中小との価格交渉、日本郵便と不二越が最低評価 経産省
経済産業省は7日、下請け振興法に基づいて、取引先の中小企業との価格交渉や転嫁に後ろ向きな企業を初めて実名で公表した。日本郵便と不二越の2社が、4段階で最低の評価だった。
西村康稔経済産業相は7日、閣議後の記者会見で「中小企業の賃上げを全力で後押ししていく」と話した。エネルギー価格を中心に物価高が続くなか、大企業と中小企業の取引が適正になるよう環境整備を急ぐ。
2022年9月から15万社の中小企業を対象にアンケート調査を実施し、その結果を集計した。10社以上の中小企業から取引先として名前が挙がった約150社の交渉状況についてまとめ、初めて実名を公表した。

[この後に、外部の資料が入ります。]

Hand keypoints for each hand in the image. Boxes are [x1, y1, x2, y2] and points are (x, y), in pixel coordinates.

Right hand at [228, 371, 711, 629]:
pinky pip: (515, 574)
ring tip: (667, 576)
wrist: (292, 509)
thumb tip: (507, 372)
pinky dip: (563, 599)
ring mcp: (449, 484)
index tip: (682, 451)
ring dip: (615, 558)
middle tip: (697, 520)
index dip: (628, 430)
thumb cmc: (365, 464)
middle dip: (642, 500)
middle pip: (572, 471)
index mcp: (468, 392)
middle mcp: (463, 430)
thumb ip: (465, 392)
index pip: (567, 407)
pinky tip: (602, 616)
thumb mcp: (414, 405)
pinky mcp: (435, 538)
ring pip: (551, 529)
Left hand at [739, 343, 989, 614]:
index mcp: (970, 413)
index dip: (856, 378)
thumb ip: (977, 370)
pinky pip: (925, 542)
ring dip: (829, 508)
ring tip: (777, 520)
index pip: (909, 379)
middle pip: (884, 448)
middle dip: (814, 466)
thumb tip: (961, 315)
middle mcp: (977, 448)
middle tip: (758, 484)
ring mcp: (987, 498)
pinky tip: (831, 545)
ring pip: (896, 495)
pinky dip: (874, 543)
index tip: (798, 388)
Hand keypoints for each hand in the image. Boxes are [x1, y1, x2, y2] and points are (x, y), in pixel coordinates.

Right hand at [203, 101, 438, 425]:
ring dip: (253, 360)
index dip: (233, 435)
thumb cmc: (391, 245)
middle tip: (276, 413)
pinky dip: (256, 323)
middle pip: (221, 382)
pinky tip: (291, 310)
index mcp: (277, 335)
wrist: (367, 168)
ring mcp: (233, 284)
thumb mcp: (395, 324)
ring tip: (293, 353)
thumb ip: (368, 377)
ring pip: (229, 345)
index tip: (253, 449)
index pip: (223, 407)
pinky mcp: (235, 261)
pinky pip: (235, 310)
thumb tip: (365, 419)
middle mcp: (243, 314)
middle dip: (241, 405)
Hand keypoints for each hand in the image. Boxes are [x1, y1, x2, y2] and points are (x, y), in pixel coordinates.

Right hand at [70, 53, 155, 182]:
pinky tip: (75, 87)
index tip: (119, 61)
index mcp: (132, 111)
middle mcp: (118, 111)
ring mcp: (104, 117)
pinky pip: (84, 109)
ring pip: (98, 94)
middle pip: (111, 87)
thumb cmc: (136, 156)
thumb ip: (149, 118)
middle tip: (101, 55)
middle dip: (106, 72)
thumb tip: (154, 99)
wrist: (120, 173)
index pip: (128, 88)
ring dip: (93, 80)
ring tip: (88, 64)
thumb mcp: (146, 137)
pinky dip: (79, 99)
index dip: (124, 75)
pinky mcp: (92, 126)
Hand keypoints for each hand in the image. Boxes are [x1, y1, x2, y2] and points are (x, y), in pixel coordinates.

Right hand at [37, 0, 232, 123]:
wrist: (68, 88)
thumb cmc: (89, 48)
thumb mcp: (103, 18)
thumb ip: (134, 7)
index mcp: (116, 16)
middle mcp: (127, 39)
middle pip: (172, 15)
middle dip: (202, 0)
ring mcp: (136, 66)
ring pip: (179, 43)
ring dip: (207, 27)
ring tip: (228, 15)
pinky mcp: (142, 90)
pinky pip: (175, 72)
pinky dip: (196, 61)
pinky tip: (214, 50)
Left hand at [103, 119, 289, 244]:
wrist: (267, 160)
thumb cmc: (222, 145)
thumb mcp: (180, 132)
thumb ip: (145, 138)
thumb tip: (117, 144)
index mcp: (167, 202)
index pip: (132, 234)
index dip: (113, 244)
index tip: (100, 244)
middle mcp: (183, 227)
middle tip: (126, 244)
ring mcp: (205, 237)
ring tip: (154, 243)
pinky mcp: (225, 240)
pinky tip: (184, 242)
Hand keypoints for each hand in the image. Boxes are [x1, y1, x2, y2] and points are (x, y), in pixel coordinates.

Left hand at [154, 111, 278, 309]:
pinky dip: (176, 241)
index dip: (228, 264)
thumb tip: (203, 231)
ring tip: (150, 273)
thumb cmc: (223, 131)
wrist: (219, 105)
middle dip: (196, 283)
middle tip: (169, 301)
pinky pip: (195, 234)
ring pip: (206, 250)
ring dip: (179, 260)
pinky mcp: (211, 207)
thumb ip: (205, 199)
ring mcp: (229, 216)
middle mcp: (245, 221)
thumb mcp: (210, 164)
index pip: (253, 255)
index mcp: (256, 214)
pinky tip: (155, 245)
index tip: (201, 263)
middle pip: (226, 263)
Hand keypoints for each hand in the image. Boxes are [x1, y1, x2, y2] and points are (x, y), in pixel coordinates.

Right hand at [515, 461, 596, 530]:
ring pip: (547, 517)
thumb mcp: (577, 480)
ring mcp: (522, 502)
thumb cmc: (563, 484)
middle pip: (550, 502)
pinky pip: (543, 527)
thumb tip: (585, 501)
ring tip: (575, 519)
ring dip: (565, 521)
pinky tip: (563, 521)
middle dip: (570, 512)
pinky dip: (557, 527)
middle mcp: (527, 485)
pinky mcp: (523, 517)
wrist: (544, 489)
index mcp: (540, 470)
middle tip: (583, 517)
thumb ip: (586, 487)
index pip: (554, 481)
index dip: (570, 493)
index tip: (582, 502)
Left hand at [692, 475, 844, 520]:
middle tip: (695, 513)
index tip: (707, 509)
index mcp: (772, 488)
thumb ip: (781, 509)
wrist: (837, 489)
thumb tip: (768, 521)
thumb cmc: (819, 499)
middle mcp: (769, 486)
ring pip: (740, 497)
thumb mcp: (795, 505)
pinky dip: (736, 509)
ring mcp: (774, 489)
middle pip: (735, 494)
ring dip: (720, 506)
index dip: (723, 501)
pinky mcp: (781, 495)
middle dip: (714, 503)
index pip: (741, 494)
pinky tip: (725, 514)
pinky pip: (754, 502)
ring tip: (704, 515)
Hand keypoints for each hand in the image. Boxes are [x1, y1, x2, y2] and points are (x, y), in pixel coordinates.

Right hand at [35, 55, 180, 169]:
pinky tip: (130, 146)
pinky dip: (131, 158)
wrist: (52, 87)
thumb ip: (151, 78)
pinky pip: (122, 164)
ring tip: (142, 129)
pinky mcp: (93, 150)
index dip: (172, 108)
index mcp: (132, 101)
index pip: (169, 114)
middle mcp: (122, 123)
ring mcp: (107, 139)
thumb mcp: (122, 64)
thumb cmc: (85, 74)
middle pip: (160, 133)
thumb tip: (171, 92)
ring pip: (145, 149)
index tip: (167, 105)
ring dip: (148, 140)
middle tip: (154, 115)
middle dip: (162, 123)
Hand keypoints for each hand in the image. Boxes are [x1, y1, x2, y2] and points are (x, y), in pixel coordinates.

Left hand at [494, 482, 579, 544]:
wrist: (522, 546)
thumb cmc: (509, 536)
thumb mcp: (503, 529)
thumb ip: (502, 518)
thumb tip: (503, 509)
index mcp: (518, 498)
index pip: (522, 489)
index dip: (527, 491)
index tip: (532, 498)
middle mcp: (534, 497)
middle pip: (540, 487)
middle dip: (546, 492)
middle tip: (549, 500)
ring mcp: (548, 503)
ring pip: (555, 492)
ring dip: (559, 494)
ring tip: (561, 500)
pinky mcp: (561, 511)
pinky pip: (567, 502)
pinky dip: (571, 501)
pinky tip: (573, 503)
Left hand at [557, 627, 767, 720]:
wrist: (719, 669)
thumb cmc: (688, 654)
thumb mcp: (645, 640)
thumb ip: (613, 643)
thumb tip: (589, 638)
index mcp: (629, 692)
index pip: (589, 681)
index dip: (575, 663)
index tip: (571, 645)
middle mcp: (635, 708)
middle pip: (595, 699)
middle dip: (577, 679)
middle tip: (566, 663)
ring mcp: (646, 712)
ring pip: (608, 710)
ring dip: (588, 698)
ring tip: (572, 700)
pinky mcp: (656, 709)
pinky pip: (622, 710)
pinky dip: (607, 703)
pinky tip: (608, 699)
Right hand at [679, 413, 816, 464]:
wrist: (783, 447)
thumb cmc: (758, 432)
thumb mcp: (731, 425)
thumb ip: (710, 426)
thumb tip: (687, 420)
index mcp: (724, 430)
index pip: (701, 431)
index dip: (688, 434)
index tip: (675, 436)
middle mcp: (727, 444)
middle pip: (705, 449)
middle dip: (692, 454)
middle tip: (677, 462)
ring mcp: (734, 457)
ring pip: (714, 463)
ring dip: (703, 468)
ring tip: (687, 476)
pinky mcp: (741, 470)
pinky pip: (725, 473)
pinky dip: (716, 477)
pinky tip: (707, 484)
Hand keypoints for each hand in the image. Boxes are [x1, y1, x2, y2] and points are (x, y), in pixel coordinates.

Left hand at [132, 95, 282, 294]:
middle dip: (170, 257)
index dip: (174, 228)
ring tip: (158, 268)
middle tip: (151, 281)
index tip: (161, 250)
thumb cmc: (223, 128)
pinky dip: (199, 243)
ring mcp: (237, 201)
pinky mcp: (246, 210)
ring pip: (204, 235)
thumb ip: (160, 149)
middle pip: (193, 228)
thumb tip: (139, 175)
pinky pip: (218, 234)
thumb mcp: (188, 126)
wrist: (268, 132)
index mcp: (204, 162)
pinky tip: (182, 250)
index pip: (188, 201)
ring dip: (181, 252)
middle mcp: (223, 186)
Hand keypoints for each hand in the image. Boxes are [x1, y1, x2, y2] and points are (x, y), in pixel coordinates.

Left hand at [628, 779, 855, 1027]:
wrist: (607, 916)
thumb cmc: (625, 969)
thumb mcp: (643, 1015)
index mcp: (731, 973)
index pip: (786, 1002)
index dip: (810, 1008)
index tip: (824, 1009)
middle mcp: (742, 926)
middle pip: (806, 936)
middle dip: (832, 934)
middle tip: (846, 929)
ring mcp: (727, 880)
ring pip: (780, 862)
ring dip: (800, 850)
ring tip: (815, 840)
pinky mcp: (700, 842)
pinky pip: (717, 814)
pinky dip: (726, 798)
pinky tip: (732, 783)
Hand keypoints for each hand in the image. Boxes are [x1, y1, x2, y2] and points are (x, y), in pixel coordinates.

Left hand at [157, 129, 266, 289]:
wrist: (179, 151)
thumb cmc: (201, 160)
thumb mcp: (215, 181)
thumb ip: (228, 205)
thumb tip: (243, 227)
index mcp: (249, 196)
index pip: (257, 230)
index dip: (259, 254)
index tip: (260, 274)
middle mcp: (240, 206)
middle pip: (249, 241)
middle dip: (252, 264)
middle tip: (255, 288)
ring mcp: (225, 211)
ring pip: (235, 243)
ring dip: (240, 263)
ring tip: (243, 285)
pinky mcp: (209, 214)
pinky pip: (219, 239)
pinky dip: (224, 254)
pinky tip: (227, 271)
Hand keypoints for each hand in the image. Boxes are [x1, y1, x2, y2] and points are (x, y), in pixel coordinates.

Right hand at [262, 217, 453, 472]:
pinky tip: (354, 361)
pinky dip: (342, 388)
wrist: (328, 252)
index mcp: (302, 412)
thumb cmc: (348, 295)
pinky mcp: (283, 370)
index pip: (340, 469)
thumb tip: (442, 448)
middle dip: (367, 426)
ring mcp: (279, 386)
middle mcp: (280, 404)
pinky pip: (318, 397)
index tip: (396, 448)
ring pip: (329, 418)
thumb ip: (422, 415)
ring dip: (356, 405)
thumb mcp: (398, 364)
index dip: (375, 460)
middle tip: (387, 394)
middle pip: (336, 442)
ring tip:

コスト上昇の何割について価格転嫁に応じたかの「転嫁状況」と、交渉に応じたかなどの「交渉状況」を公開した。「転嫁状況」ではコスト上昇すべてを転嫁できたらプラス10点、コストが上昇しているのに価格が引き下げられたらマイナス3点など点数化した。回答した中小企業の平均点が7点以上なら「ア」、0点より下なら「エ」として4段階で評価した。
約150社のうち「転嫁状況」で「エ」となったのは日本郵便だけ、「交渉状況」で「エ」だったのは不二越だけだった。それぞれの基準で最高評価の「ア」だったのは住友化学や日本製鉄など7社。
経産省は毎年9月と3月を「価格交渉促進月間」として、中小企業を対象に価格交渉や価格転嫁が進んだかどうか調査している。
不二越は「結果を真摯に受け止めている。適正な価格転嫁の実現は重要であると認識しており、今後、取引先とのコミュニケーションを一層強化していきたい」とコメントした。
日本郵政の増田寛也社長は7日の定例記者会見で、傘下の日本郵便の評価について「深刻な問題が内在しているのではないかと推測している」と述べた。取引の詳しい実態を調査するよう指示したといい、「どういう対応策をとれるのか検討したい」と強調した。